I guess the point is that in my world this was not just a lonely old man. This was a lonely old man and a sea captain who had stepped in at the right moment and, taking me by the shoulder, steered me off in a different direction. When life is rushing in through the eyes and ears, like water through the portholes, it’s amazing how a touch can shove you out of the trough, get you back on a weather helm and suddenly you can see and hear again.
That metaphor is a little strained but you see what I’m saying. I’m sitting there, looking at batteries, listening to this guy, trying not to stare at his throat, wondering about the baby, blinking through the tears, mad about something, getting short on time, laughing, smiling, nodding, shifting back and forth, basically all a-jangle. Then the guy reaches out and touches me and it’s like the noise just stops.
The rest of my shopping went off without a hitch only now, as I moved though the store, I was overflowing with good feeling toward my fellow man in general and gratitude toward this one in particular. He was old, he was mute, he spoke through a machine in his fist and he wandered the Insterstate Fred Meyer looking for people to talk to—but he was happy. If he could do it, could I try.

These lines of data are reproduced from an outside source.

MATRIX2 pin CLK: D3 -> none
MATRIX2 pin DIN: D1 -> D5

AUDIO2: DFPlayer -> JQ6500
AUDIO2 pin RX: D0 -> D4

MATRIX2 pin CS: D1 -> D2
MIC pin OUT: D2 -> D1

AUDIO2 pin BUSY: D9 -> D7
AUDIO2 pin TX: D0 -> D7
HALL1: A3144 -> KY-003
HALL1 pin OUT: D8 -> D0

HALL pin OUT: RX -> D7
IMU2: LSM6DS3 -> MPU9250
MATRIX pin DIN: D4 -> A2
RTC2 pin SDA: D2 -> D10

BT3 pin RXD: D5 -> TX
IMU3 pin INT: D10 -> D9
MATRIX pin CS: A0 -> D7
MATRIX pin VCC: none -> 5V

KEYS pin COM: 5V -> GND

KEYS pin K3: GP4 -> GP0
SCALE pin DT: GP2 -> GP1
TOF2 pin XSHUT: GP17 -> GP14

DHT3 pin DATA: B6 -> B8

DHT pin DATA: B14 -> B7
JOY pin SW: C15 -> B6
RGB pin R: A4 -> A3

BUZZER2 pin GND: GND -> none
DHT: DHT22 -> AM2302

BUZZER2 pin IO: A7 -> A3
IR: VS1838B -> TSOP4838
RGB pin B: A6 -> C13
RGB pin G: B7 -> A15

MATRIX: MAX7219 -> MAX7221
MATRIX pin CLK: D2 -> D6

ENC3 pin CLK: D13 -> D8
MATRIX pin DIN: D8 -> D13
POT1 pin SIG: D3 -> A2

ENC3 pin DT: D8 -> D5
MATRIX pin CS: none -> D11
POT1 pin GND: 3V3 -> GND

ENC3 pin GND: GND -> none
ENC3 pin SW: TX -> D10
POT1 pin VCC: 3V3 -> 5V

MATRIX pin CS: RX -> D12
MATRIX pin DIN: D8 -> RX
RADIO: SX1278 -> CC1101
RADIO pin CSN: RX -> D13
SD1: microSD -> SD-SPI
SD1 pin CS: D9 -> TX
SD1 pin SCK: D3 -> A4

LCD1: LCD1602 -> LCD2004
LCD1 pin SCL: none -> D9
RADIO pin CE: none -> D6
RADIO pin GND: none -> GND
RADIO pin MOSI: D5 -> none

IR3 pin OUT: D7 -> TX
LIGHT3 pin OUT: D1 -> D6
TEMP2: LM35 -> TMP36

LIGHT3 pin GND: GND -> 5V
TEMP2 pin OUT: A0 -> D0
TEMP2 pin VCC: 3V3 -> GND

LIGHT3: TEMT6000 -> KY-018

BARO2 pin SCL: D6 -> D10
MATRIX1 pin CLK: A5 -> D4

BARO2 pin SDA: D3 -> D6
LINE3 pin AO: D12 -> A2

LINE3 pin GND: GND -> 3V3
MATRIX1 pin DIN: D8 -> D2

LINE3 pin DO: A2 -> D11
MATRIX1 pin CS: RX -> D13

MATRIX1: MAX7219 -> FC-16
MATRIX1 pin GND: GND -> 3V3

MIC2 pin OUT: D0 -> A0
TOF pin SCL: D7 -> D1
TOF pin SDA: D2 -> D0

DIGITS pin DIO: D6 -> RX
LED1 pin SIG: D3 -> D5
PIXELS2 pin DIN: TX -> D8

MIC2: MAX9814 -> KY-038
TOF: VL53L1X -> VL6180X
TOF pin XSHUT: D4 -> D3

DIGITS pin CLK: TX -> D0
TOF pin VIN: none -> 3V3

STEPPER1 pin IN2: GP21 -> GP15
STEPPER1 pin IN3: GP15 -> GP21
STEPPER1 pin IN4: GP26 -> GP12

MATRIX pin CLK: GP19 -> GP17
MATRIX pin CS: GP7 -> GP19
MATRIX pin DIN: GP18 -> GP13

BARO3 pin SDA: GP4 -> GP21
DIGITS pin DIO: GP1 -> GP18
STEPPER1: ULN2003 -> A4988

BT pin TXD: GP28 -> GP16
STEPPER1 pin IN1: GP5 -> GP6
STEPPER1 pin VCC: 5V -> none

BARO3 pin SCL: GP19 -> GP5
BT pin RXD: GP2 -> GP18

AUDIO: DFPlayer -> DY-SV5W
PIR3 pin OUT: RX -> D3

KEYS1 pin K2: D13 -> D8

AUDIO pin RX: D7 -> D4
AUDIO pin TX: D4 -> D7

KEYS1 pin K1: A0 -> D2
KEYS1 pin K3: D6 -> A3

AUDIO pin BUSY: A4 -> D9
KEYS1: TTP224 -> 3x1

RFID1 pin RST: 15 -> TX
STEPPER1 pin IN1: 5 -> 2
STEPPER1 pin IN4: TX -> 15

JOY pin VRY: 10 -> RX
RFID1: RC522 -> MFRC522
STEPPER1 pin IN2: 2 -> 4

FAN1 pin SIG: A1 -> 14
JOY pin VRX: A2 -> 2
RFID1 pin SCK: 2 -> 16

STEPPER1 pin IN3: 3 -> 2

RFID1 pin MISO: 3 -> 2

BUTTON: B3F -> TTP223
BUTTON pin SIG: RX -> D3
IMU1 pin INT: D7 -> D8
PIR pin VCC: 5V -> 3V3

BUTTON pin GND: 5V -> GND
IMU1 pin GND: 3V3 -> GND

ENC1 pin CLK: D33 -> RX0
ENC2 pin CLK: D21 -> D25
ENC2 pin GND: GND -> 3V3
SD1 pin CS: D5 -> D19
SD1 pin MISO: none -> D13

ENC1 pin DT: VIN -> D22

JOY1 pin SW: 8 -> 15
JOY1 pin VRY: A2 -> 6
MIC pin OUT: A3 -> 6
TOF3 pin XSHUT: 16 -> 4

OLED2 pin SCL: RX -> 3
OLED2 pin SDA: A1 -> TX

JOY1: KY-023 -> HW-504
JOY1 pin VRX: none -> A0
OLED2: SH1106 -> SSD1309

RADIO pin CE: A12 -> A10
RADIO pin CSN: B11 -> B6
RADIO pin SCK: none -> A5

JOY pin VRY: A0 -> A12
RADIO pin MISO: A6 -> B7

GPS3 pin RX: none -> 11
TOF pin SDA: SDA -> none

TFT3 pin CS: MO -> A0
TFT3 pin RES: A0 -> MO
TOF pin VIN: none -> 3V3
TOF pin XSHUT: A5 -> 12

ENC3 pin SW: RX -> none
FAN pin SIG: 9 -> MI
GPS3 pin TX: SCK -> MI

And as for the anger I’d been feeling and the fight that had caused it? Well, when it comes to these inevitable marital kerfuffles, I’ve got a secret advantage. I’m married to a woman who is basically never wrong. Oh, about factual things—the capital of Zaire, the molecular weight of Hydrogen—sure. But in affairs of the heart, pretty much never. I’m grateful for this because it simplifies my life. In the event of disagreement all I need to do is find the time to cool down and the nerve to apologize.
Apparently, you can find both at Fred Meyer.
And look, I’ve gone on and on about my morning shopping so that I’ve left aside the very thing I mean to talk to you about, namely our old friend John Carter. The news there is not good, but neither is it urgent. It will keep because, to paraphrase the old song, sadness never ends but this blog entry must.